Start of INPUT RECORDS

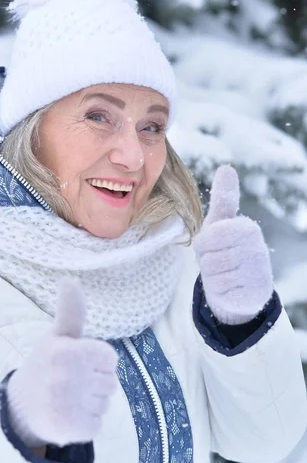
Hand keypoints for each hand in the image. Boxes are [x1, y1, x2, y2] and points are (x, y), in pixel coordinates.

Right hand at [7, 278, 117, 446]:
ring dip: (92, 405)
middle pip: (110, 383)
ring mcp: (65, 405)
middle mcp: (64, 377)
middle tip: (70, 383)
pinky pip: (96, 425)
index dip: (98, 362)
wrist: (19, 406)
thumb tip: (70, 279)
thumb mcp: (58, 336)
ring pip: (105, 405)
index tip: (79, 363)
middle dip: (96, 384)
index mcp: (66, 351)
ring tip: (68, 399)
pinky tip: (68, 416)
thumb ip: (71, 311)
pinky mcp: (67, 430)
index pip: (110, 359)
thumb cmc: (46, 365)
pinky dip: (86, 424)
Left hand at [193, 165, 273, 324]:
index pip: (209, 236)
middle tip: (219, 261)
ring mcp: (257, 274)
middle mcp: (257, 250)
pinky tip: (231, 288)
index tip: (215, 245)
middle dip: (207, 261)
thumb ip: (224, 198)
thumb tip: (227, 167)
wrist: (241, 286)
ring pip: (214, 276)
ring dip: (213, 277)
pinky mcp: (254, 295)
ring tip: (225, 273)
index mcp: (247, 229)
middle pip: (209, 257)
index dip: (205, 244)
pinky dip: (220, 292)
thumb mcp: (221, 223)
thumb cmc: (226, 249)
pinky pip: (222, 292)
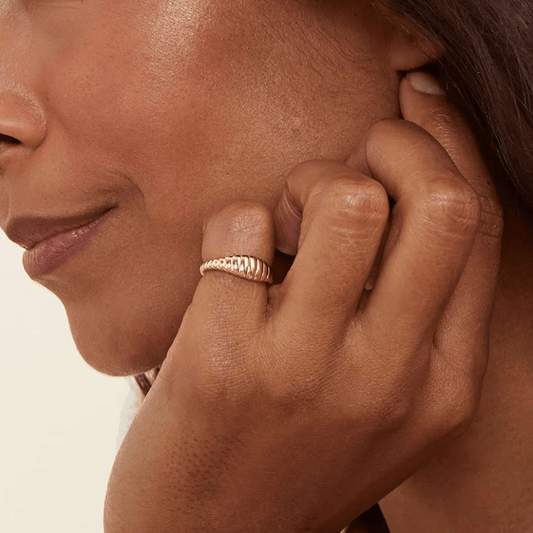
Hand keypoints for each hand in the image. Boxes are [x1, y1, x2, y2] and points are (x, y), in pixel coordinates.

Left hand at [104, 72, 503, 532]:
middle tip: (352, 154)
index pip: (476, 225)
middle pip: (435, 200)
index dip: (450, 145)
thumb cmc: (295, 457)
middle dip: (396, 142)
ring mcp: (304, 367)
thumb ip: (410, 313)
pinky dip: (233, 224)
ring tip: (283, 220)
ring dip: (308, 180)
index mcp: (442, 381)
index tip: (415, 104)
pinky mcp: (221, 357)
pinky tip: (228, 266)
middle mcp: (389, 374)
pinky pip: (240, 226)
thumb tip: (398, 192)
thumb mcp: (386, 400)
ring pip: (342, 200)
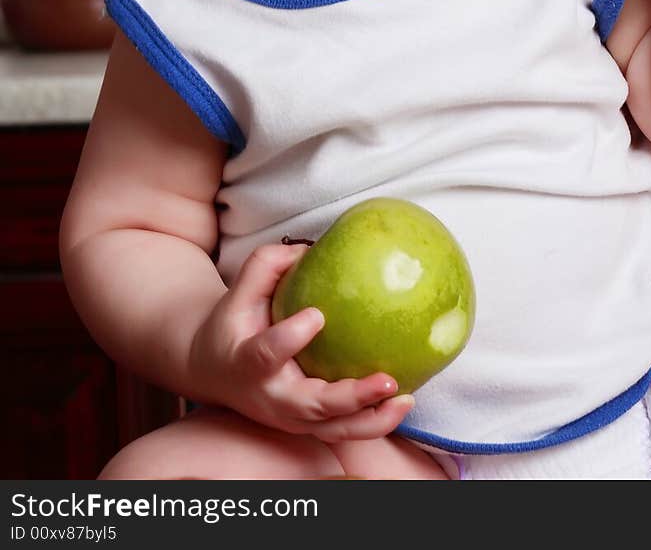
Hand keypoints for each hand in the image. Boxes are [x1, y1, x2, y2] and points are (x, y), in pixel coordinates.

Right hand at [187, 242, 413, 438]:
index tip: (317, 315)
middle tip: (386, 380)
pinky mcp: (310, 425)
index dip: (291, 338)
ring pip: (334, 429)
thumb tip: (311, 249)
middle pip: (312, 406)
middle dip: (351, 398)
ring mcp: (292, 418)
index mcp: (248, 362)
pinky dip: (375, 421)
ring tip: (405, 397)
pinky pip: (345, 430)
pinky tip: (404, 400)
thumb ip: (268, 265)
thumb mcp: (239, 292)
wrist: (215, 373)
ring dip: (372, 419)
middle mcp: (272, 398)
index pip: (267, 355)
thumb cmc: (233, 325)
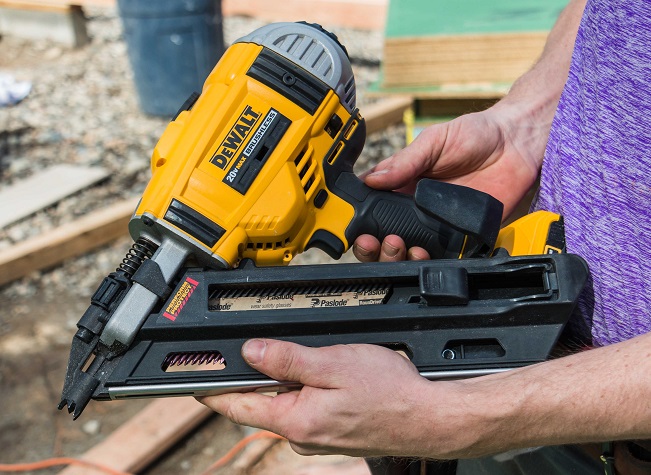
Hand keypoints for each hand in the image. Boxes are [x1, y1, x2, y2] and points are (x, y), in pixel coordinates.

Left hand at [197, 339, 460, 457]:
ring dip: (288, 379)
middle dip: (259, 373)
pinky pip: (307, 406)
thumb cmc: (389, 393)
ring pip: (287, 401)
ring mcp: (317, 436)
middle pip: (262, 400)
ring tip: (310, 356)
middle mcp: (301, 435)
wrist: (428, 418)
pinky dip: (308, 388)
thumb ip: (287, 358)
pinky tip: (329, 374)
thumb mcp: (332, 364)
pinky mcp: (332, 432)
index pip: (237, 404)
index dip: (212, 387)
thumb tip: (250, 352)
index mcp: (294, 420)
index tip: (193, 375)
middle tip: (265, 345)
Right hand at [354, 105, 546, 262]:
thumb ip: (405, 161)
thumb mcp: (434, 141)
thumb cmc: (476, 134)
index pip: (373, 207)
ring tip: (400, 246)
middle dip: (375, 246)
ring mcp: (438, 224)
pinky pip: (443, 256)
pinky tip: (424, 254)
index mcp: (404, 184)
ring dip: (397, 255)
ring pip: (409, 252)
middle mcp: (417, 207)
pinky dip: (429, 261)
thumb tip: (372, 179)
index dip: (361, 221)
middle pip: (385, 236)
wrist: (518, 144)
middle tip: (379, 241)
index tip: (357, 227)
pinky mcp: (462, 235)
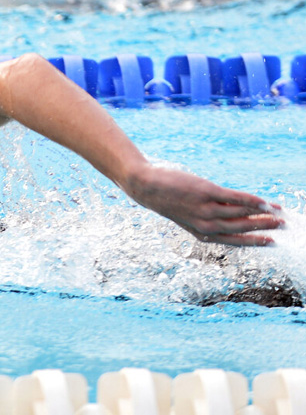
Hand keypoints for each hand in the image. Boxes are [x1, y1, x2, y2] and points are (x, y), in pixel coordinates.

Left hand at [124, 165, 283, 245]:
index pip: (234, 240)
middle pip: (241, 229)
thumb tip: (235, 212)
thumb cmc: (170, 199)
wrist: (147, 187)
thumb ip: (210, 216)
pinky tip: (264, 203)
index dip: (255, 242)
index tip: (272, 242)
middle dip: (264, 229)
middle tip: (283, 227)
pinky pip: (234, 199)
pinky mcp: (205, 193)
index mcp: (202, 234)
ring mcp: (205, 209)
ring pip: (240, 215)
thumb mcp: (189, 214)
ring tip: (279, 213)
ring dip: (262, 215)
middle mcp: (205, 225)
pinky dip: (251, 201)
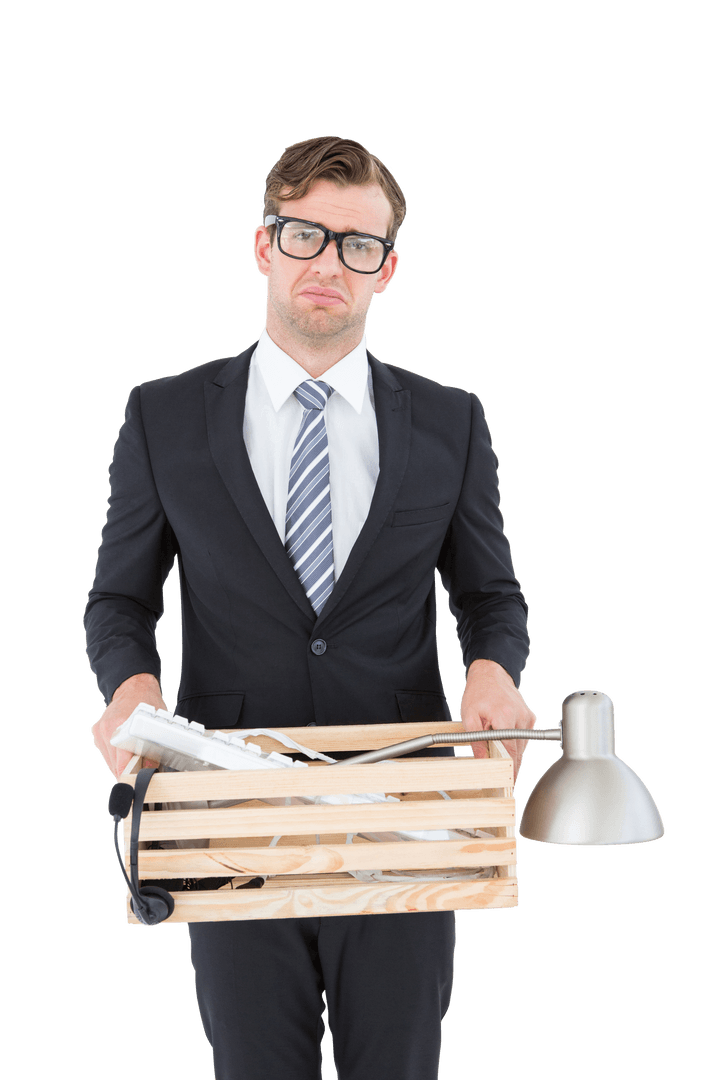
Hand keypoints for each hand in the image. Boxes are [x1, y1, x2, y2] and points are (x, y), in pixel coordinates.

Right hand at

End of INPUT RECORDS
Start of INPUT RECORDS

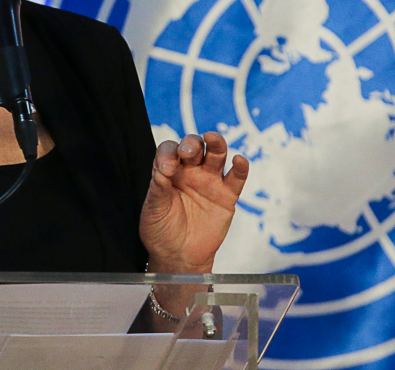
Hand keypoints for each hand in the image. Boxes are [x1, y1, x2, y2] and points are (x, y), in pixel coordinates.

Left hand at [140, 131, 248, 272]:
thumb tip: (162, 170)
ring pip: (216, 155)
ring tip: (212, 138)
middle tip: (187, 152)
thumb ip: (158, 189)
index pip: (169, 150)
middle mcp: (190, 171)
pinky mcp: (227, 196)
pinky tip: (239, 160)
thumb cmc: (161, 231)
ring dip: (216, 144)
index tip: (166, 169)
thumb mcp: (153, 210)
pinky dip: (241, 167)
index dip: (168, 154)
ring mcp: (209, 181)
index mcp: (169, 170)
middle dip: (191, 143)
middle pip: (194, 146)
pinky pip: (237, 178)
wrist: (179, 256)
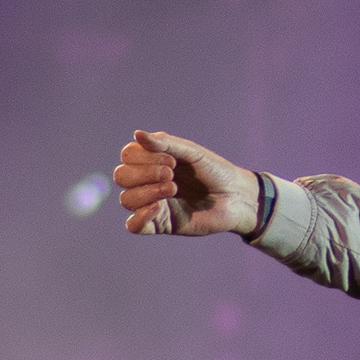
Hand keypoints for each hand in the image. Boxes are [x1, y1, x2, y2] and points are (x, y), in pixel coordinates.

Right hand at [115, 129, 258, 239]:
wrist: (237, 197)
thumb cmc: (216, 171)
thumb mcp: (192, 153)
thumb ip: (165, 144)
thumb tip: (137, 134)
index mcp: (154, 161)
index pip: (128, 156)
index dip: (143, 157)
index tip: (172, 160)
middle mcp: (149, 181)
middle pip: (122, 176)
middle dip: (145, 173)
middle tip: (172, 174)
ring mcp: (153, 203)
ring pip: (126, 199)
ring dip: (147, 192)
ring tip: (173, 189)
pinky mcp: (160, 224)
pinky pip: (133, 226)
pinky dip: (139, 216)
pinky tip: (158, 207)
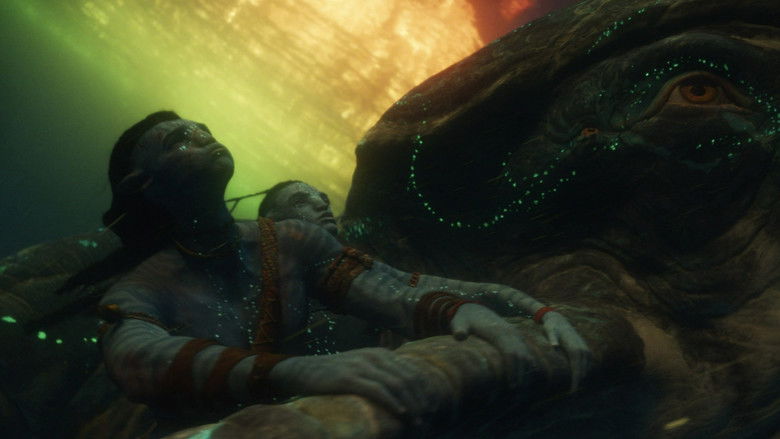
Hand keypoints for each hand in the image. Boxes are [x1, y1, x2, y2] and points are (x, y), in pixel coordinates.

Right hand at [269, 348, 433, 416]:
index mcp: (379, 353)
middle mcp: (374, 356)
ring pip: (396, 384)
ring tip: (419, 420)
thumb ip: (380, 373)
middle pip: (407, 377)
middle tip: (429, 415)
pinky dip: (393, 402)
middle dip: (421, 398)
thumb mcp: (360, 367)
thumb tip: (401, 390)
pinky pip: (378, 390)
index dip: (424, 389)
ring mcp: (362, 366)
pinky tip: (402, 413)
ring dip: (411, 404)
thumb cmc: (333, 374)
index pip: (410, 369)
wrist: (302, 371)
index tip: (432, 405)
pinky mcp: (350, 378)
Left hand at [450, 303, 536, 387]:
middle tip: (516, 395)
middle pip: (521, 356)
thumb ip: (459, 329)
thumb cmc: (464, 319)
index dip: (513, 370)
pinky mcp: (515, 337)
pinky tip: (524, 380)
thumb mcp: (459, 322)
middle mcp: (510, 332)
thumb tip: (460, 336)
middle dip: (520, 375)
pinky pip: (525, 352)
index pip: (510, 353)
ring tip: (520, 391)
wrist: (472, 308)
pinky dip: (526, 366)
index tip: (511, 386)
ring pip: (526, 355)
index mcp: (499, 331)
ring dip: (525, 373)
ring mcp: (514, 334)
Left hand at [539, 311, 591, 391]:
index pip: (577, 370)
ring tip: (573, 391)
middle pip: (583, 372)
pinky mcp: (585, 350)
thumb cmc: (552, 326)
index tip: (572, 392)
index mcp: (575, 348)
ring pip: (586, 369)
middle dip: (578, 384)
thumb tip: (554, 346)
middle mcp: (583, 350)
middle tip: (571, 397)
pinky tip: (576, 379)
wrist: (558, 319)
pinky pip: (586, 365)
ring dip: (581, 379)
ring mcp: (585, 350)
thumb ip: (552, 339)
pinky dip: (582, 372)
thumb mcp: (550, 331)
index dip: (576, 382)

End of INPUT RECORDS
Start of INPUT RECORDS

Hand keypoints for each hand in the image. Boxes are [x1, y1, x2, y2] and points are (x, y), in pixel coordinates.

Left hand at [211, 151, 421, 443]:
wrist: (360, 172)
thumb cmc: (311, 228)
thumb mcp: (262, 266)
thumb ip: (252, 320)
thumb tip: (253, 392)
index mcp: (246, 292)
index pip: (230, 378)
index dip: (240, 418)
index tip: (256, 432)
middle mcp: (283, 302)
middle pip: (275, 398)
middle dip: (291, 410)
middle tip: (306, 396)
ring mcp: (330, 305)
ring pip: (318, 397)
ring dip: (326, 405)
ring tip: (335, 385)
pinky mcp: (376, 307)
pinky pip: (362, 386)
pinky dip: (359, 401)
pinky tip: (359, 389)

End of INPUT RECORDS

### WORK INSTRUCTIONS
Among the entries above, take the line with "index mcp: (442, 381)", the line with "index mcp: (294, 420)", and all the lines between them, and restate them word for word without pictures.

### TASK RESPONSE
index mcp: (442, 381)
index tip: (415, 104)
pinky mcp: (221, 357)
pinky tip: (228, 266)
middle mcp: (389, 374)
pinky pip: (240, 226)
thumb tip: (398, 192)
thumb mcp: (386, 400)
ring pip: (342, 200)
Hand keypoints for each hand in the image. Boxes are [x1, y1, x2, y2] and points are (x, y), in pixel coordinates.

Right hand at [187, 242, 413, 438]:
index tip: (317, 315)
middle tip: (386, 380)
pinky mcp: (310, 425)
index dip: (291, 338)
ring pip: (334, 429)
thumb tip: (311, 249)
middle pip: (312, 406)
middle dip: (351, 398)
ring mcp: (292, 418)
index mcp: (248, 362)
pinky dip: (375, 421)
ring tip: (405, 397)
pinky pip: (345, 430)
pinky tip: (404, 400)
thumb ip: (268, 265)
thumb mcp: (239, 292)
wrist: (215, 373)
ring dip: (372, 419)
middle mcp: (272, 398)
index pip: (267, 355)
thumb cmc: (233, 325)
Hand keypoints for each hand in the image. Boxes are [x1, y1, x2, y2] and points are (x, y), in pixel coordinates.

Left hand at [197, 339, 460, 457]:
ring dip: (288, 379)
middle dip: (259, 373)
pinky pip: (307, 406)
thumb cmc: (389, 393)
ring pip: (287, 401)
ring mcp: (317, 436)
middle pip: (262, 400)
ring tip: (310, 356)
middle mcp: (301, 435)
wrist: (428, 418)
pinky dip: (308, 388)
thumb ip: (287, 358)
pinky tip: (329, 374)
thumb mcp: (332, 364)
pinky mcp: (332, 432)
index pip: (237, 404)
index dip: (212, 387)
thumb tip: (250, 352)
index mcp: (294, 420)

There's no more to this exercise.